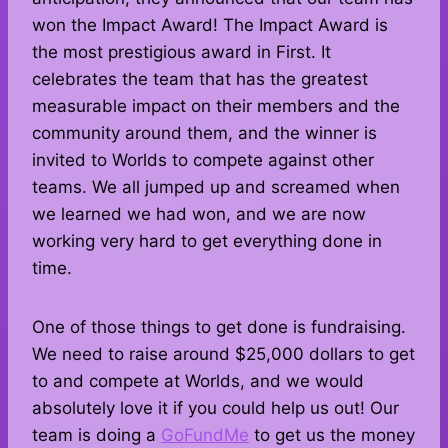
won the Impact Award! The Impact Award is
the most prestigious award in First. It
celebrates the team that has the greatest
measurable impact on their members and the
community around them, and the winner is
invited to Worlds to compete against other
teams. We all jumped up and screamed when
we learned we had won, and we are now
working very hard to get everything done in
time.
One of those things to get done is fundraising.
We need to raise around $25,000 dollars to get
to and compete at Worlds, and we would
absolutely love it if you could help us out! Our
team is doing a
GoFundMe
to get us the money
-*-
### WHAT THE TASK ASKS
Copy the text of the entries above word for word, keeping each line as it is, and leave out the pictures.

### EXERCISE RESULT
won the Impact Award! The Impact Award is
the most prestigious award in First. It
celebrates the team that has the greatest
measurable impact on their members and the
community around them, and the winner is
invited to Worlds to compete against other
teams. We all jumped up and screamed when
we learned we had won, and we are now
working very hard to get everything done in
time.
One of those things to get done is fundraising.
We need to raise around $25,000 dollars to get
to and compete at Worlds, and we would
absolutely love it if you could help us out! Our
team is doing a
GoFundMe
to get us the money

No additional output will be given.